Yazmayı mümkün mertebe önemsiyorum. Büyük ölçüde kendime fonksiyonel fayda yarattığım bir alan. Zaman zaman yaşadıklarımdan referans alarak yola çıkıyorum, zaman zaman da yaşamaktan kaçındıklarımdan…Ama öyle veya böyle, benden çıkan cümlelerle kendimi tanımaya bir nebze daha yaklaşıyorum. Elinde çekiç olan her şeyi vida görür misali, kalem tutmayı tercih edenlere de bu gözle bakıyorum. Yansıtmaya yeltendiklerinden ziyade, satırlarına yansıyanı bulmaya gayret ediyorum… Kendiliğinden, öylece olan hallerini… Keza sohbetler de böyle değil midir ? Konuşmayı çok sevsem de, yeni birini tanımak, bana dinlemeyi önceliklendiriyor. Sorularımla, daha derinden bir anlatım gerçekleşmesine imkan yaratmayı seviyorum.
Geçtimiz günlerde Zülfü Livaneli, köşesinde, insan ilişkilerine değiniyordu. Kelime, kelime saptamış olduğu dinamiklerle, verilmek isteneni, doğru oturtmaya çalışıyordum. İnsanı, kurduğu ilişkileriyle sınıflandırıyordu Livaneli... Ve de bunu fevkalade yapıyordu… Kıssadan hisse, insanın değerinin insan oluşundan geldiğini vurguluyor ve insan-i kırılımlarımızın detaylarına doğru bizlere düşünme zemini yaratıyordu. Bir kaç okumanın sonrasında, insan olmanın altını bizler nasıl dolduruyoruz, sorusu zihnimde yerini buldu. Elbette ki yapılacak onca tespit vardı ancak kendimce; şu beşer şaşar olma halimize çok da sırtımızı yaslamamak gerektiğini düşünüyorum. Sahte prensipler yaratıp, bu prensiplerini karşılayan sahte maskeler üzerinden bir zamir yaratmak ve bunu devam ettirmek, bizleri ilişkiler penceresinden baktığımızda, sınıfta bırakıyor olacaktır. Gerçek tanımızı gözden geçirmemiz gerektiğine inanıyorum. Bazen öyle yoldan sapıyoruz ki biz bile kendi yalanlarımıza inanır oluyoruz. Dürüstçe ama önce kendimize dürüstçe yaklaşarak yaşam döngülerimize dahil ettiğimiz nedenlerimizin sonuçlarını bu kaide ile göğüslemek ve sahiplenmek ‘ben’ olabilmenin temelini oluşturuyor. Her ne kadar çıplaklık, sert gelse de yaşanmış olmasıyla bir katma değer doğuruyor. En acı gerçeği, en tatlı palavraya tercih ediyorum.

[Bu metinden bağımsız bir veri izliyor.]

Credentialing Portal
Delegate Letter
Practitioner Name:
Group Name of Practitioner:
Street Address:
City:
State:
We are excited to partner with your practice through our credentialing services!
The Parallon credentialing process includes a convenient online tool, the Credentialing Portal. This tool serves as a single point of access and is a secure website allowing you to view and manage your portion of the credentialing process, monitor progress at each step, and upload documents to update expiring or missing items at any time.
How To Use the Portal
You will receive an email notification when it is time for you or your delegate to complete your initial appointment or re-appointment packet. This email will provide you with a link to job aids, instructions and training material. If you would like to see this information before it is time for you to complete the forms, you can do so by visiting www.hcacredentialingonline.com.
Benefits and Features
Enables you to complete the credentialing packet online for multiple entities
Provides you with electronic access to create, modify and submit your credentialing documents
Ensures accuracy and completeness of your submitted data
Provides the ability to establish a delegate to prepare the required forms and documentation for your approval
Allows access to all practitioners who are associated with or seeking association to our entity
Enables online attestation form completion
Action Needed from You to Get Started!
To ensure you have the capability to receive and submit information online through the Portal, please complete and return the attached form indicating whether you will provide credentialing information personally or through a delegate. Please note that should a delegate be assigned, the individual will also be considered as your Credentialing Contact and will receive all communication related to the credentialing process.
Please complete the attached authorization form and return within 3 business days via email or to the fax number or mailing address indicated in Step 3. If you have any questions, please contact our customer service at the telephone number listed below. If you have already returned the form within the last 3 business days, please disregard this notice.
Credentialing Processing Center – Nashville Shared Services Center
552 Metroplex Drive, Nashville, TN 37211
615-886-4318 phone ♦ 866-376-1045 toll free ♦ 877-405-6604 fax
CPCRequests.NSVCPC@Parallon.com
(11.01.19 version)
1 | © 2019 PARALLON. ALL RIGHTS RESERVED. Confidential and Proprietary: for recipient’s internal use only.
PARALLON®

İbni Haldun’un tabiriyle; kabile asaletinin gölgesinde kendine yer, yön bulanları bir yere kadar anlayabiliyorum ancak bir yerden sonra bireyin kendini gerçekleştirebildiği bir yolculukta, kendi asıl kimliğini yaşatabilmesi ve taşıyabilmesi gerekiyor.
Aksi, koca bir yoksunluk. Ne kötü ki özellikle de kendini eğitimli, entellektüel olarak resmeden kimselerin benlikleriyle arasındaki mesafe gittikçe genişliyor. Zamanın ruhuyla lupenleşen zamane modernizmi…Görünen ile görünmeyen arasındaki pergel açıldıkça, insan kendinden ayrı düşüyor. Belki kendini bulamayışın verdiği bir gaflet ile yalana sarılıyor belki de uzakta tuttuğu özüyle yalansız bir araya gelemiyor.
Bütün bu zihinsel jimnastiğin üzerine, oyunu bir hatırlayalım. Doğruluk mu, cesaret mi, diye soracak olursak, zannediyorum yaşanmışlıklarla beraber, cesaret cevabını vermek giderek zorlaşıyor. Çünkü biliriz. Cesaretli olana muamele farklıdır. Cesur olan, cesurluğuyla, çevresindeki cesur olamayanları işaret eder. Bu etiketlemeye rağmen cesareti seçenlerimiz beraberinde de doğruluğu seçtiğini biliyorlar mı, bilmiyorum ama bugünün şartlarında, doğruları konuşmak en büyük cesaret örneği olmalı diye düşünüyorum. Şarkıda da dediği gibi; ben böyleyim, bir an bile vazgeçmedim kendi yolumdan!
Kendi yolumuzda, kendi seçimlerimizle ilerleyebilmek dileğiyle.